Plain-text document sources
──────────

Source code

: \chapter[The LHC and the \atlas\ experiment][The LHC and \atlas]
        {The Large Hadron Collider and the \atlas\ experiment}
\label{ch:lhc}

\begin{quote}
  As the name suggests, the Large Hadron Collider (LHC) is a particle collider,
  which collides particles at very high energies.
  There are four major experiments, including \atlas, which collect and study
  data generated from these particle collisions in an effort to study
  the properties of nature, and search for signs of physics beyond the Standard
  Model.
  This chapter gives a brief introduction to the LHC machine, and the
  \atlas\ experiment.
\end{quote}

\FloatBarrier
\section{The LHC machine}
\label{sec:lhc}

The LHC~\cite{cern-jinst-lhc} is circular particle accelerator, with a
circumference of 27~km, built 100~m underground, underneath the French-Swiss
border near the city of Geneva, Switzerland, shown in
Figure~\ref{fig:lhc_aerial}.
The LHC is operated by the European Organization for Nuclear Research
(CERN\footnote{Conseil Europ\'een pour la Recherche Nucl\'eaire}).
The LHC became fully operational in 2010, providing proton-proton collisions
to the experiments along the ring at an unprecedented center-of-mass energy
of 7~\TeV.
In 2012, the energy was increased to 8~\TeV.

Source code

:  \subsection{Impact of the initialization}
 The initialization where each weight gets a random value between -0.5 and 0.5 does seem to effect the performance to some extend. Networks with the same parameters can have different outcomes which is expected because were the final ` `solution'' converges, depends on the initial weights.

──────────

- _Task to complete_
Top to bottom, transcribe every line above exactly.

- _Response area_
Source code

: \chapter[The LHC and the \atlas\ experiment][The LHC and \atlas]
        {The Large Hadron Collider and the \atlas\ experiment}
\label{ch:lhc}

\begin{quote}
  As the name suggests, the Large Hadron Collider (LHC) is a particle collider,
  which collides particles at very high energies.
  There are four major experiments, including \atlas, which collect and study
  data generated from these particle collisions in an effort to study
  the properties of nature, and search for signs of physics beyond the Standard
  Model.
  This chapter gives a brief introduction to the LHC machine, and the
  \atlas\ experiment.
\end{quote}

\FloatBarrier
\section{The LHC machine}
\label{sec:lhc}

The LHC~\cite{cern-jinst-lhc} is circular particle accelerator, with a
circumference of 27~km, built 100~m underground, underneath the French-Swiss
border near the city of Geneva, Switzerland, shown in
Figure~\ref{fig:lhc_aerial}.
The LHC is operated by the European Organization for Nuclear Research
(CERN\footnote{Conseil Europ\'een pour la Recherche Nucl\'eaire}).
The LHC became fully operational in 2010, providing proton-proton collisions
to the experiments along the ring at an unprecedented center-of-mass energy
of 7~\TeV.
In 2012, the energy was increased to 8~\TeV.

Source code

:  \subsection{Impact of the initialization}
 The initialization where each weight gets a random value between -0.5 and 0.5 does seem to effect the performance to some extend. Networks with the same parameters can have different outcomes which is expected because were the final ` `solution'' converges, depends on the initial weights.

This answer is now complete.